With Thanksgiving just around the corner, along with the potential hatching of our incubated chicken eggs this weekend, Emma and I have been perusing our favorite hatchery, Murray McMurray, for ideas and inspiration on expanding our flock next spring. With all of the turkey talk going on, we naturally checked out their turkey selection (fun fact: Baby turkeys are known as poults), and boy did we get excited. It’s looking like next Thanksgiving we just may sit down to a feast of pasture raised heritage turkey!
One reason we were so impressed with turkeys as livestock is their size. As you probably are aware by now, having bought your Thanksgiving turkey already, they can reach considerable size. Dressed out, a turkey can be over 20 pounds, and easily 15. Compare this to a 4-5 pound broiler chicken and it’s pretty exciting.

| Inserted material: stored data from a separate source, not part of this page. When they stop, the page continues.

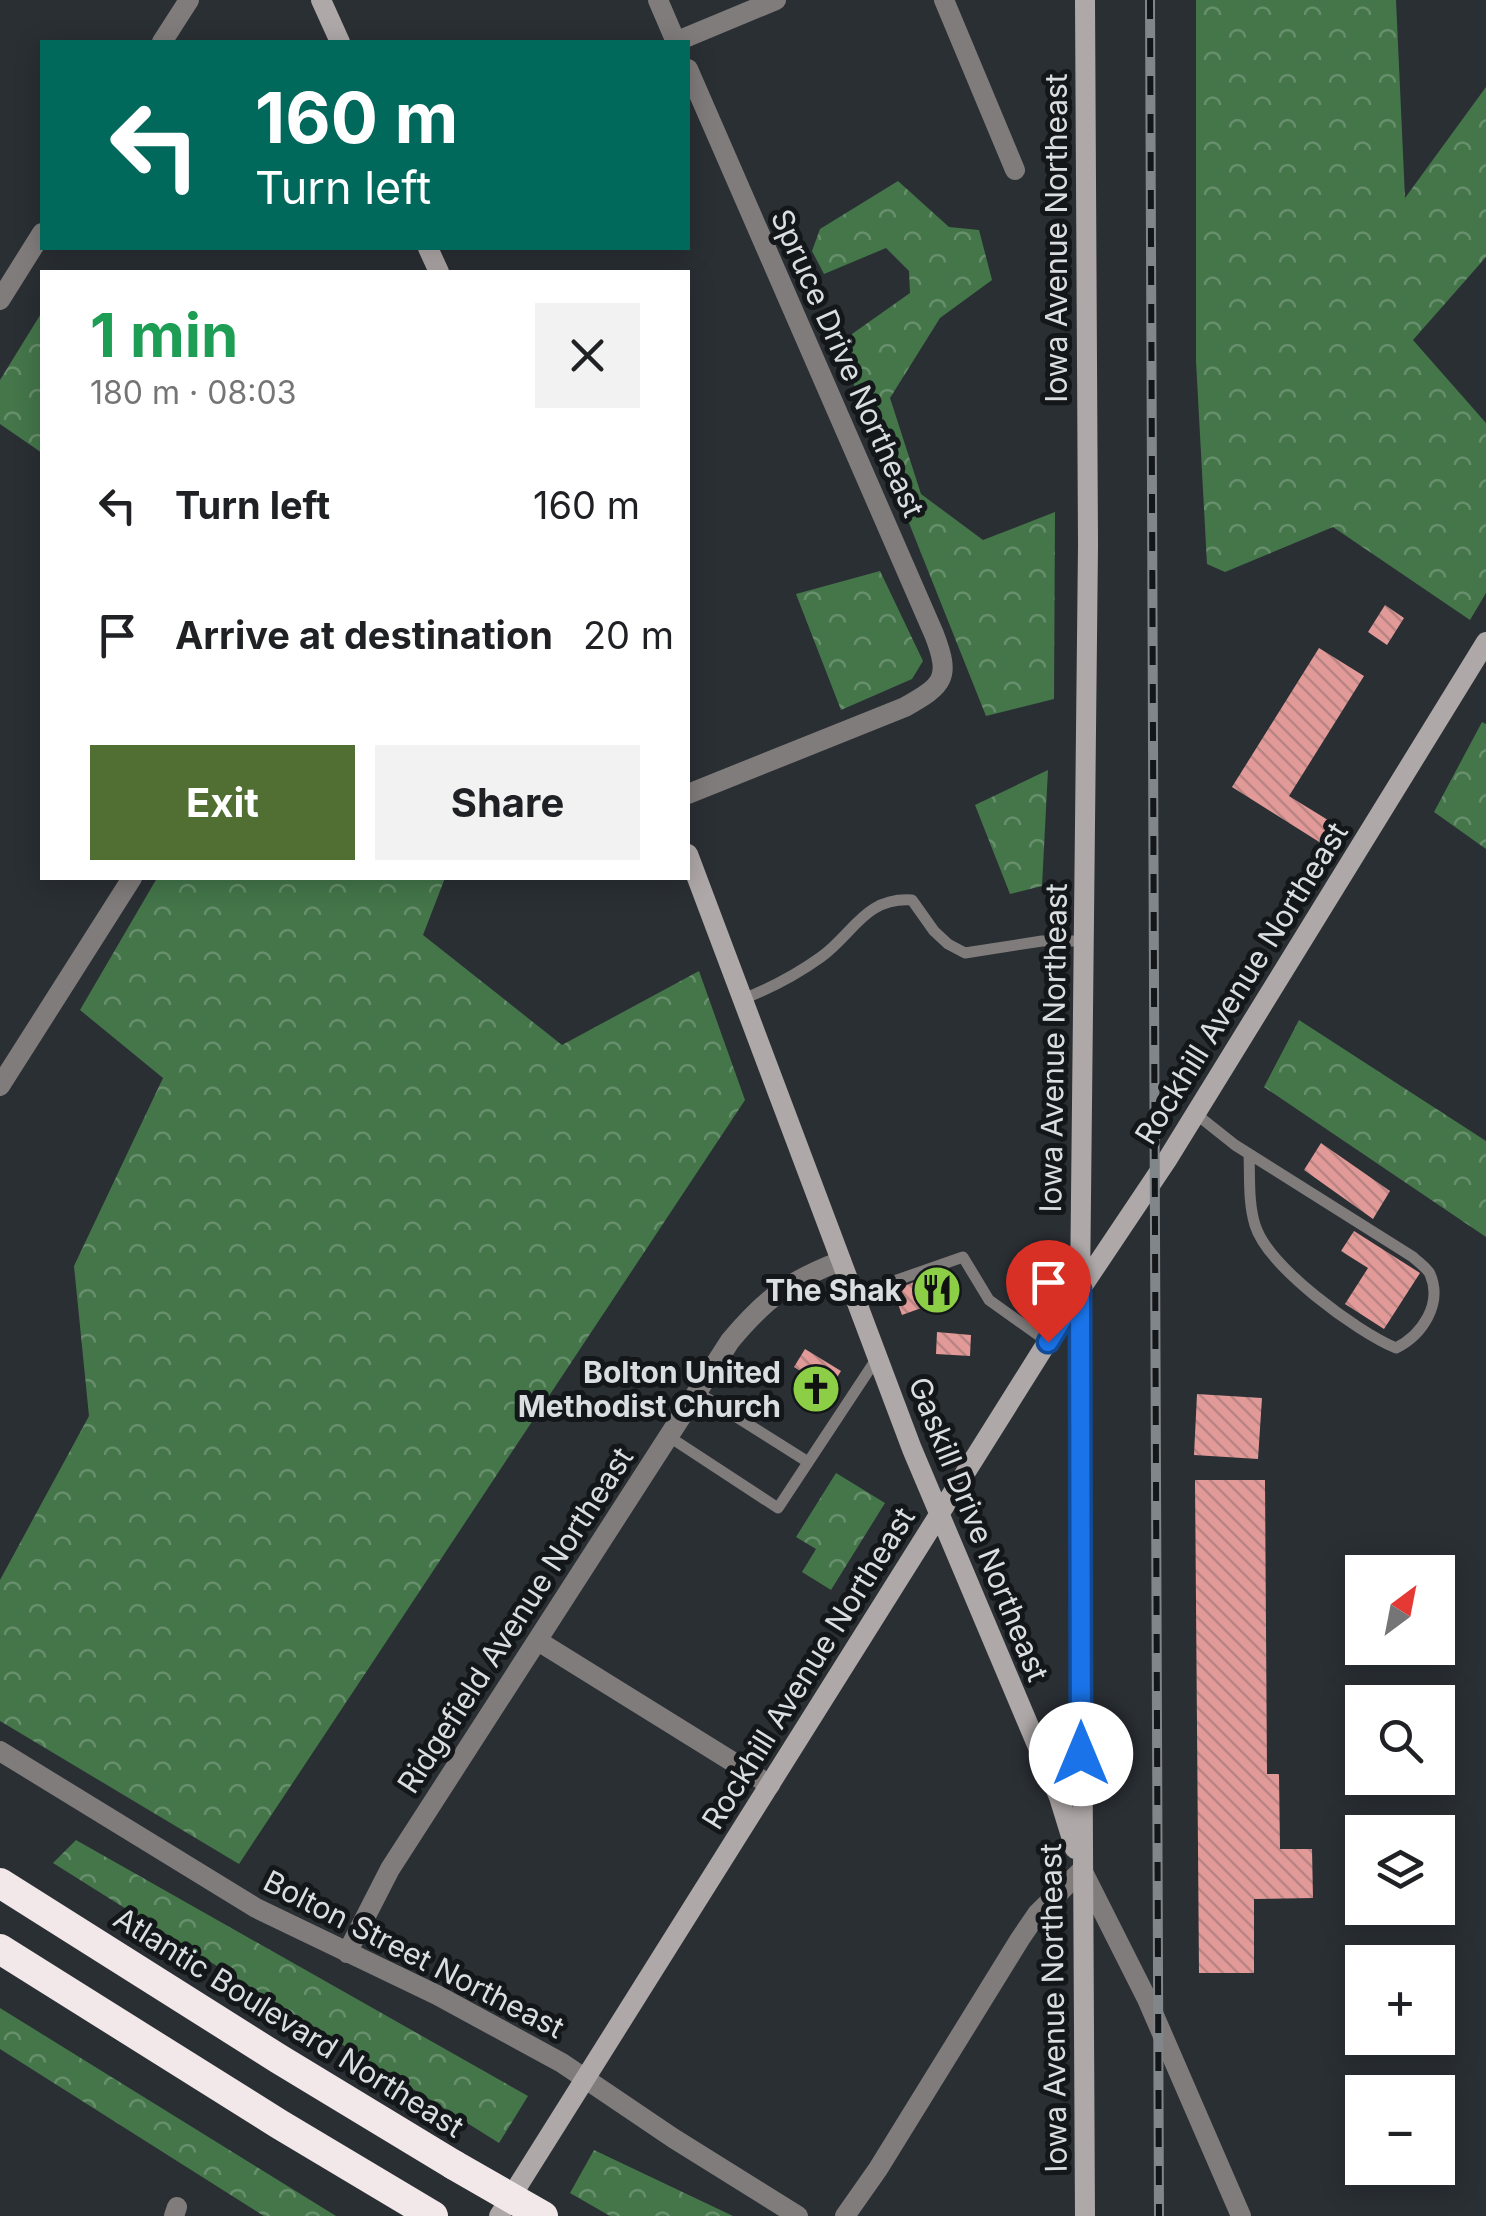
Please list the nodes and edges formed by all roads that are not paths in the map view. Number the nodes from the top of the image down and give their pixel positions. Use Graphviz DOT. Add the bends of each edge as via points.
graph roads {
  1 [pos="189,0"];
  2 [pos="321,0"];
  3 [pos="658,0"];
  4 [pos="776,0"];
  5 [pos="944,0"];
  6 [pos="1086,0"];
  7 [pos="163,40"];
  8 [pos="339,40"];
  9 [pos="675,40"];
  10 [pos="681,40"];
  11 [pos="690,74"];
  12 [pos="1015,170"];
  13 [pos="40,235"];
  14 [pos="0,300"];
  15 [pos="1486,642"];
  16 [pos="690,793"];
  17 [pos="690,859"];
  18 [pos="131,880"];
  19 [pos="1084,942"];
  20 [pos="743,1000"];
  21 [pos="0,1086"];
  22 [pos="1196,1114"];
  23 [pos="1250,1154"];
  24 [pos="841,1261"];
  25 [pos="1080,1290"];
  26 [pos="854,1295"];
  27 [pos="1048,1342"];
  28 [pos="877,1358"];
  29 [pos="696,1392"];
  30 [pos="668,1436"];
  31 [pos="808,1462"];
  32 [pos="938,1515"];
  33 [pos="538,1640"];
  34 [pos="0,1751"];
  35 [pos="770,1785"];
  36 [pos="1082,1870"];
  37 [pos="0,1883"];
  38 [pos="0,1948"];
  39 [pos="347,1952"];
  40 [pos="586,2079"];
  41 [pos="427,2212"];
  42 [pos="499,2216"];
  43 [pos="543,2216"];
  44 [pos="798,2216"];
  45 [pos="845,2216"];
  46 [pos="1085,2216"];
  47 [pos="1241,2216"];
  1 -- 7 [label="street"];
  2 -- 8 [label="main road"];
  3 -- 9 [label="street"];
  4 -- 10 [label="street"];
  5 -- 12 [label="street"];
  6 -- 19 [label="main road, Iowa Avenue Northeast"];
  11 -- 16 [label="street, Spruce Drive Northeast" via="934,634 944,673 933,692 905,707"];
  13 -- 14 [label="street"];
  15 -- 22 [label="main road, Rockhill Avenue Northeast"];
  17 -- 20 [label="main road, Gaskill Drive Northeast"];
  18 -- 21 [label="street"];
  19 -- 20 [label="lane" via="966,953 948,944 912,900 901,900 878,904 825,954"];
  19 -- 25 [label="main road, Iowa Avenue Northeast"];
  20 -- 24 [label="main road, Gaskill Drive Northeast"];
  22 -- 23 [label="lane"];
  22 -- 25 [label="main road, Rockhill Avenue Northeast"];
  23 -- 23 [label="lane" via="1430,1273 1434,1304 1412,1340 1396,1348 1380,1341 1286,1269 1256,1229"];
  24 -- 26 [label="main road, Gaskill Drive Northeast"];
  24 -- 29 [label="street, Ridgefield Avenue Northeast" via="789,1283 757,1308"];
  25 -- 27 [label="main road, Rockhill Avenue Northeast"];
  25 -- 36 [label="main road, Iowa Avenue Northeast"];
  26 -- 27 [label="lane" via="963,1257 989,1300"];
  26 -- 28 [label="main road, Gaskill Drive Northeast"];
  27 -- 32 [label="main road, Rockhill Avenue Northeast"];
  28 -- 31 [label="lane"];
  28 -- 32 [label="main road, Gaskill Drive Northeast"];
  29 -- 30 [label="street, Ridgefield Avenue Northeast"];
  29 -- 31 [label="lane"];
  30 -- 31 [label="lane" via="778,1508"];
  30 -- 33 [label="street, Ridgefield Avenue Northeast"];
  32 -- 35 [label="main road, Rockhill Avenue Northeast"];
  32 -- 36 [label="main road, Gaskill Drive Northeast" via="1059,1797"];
  33 -- 35 [label="street"];
  33 -- 39 [label="street, Ridgefield Avenue Northeast" via="390,1869"];
  34 -- 39 [label="street, Bolton Street Northeast" via="207,1880"];
  35 -- 40 [label="main road, Rockhill Avenue Northeast"];
  36 -- 45 [label="street" via="1020,1938"];
  36 -- 46 [label="main road, Iowa Avenue Northeast"];
  36 -- 47 [label="street, Gaskill Drive Northeast"];
  37 -- 43 [label="highway, Atlantic Boulevard Northeast, bridge" via="279,2060"];
  38 -- 41 [label="highway"];
  39 -- 40 [label="street, Bolton Street Northeast" via="500,2027"];
  40 -- 42 [label="main road, Rockhill Avenue Northeast"];
  40 -- 44 [label="street, Bolton Street Northeast"];
}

Turkeys are also native to North America, and as such are well adapted to our climate and habitats. Wild turkeys are very successful in our area, foraging among mature woodlands, old fields, crop fields, and pastures. I can see turkeys (fun fact: a group of turkeys is called a rafter) fitting in nicely in a restoration agriculture/silvopasture system grazing among fruit trees, sunchokes, and berries.
It takes about 4-5 months to produce an eating size turkey. Heritage breeds take longer, and put on weight slower, but they make up for it with their hardiness, ability to breed and raise young, and beautiful plumage. We’ll definitely go with heritage birds when we order poults next spring, but it will be hard deciding on which breeds to choose!!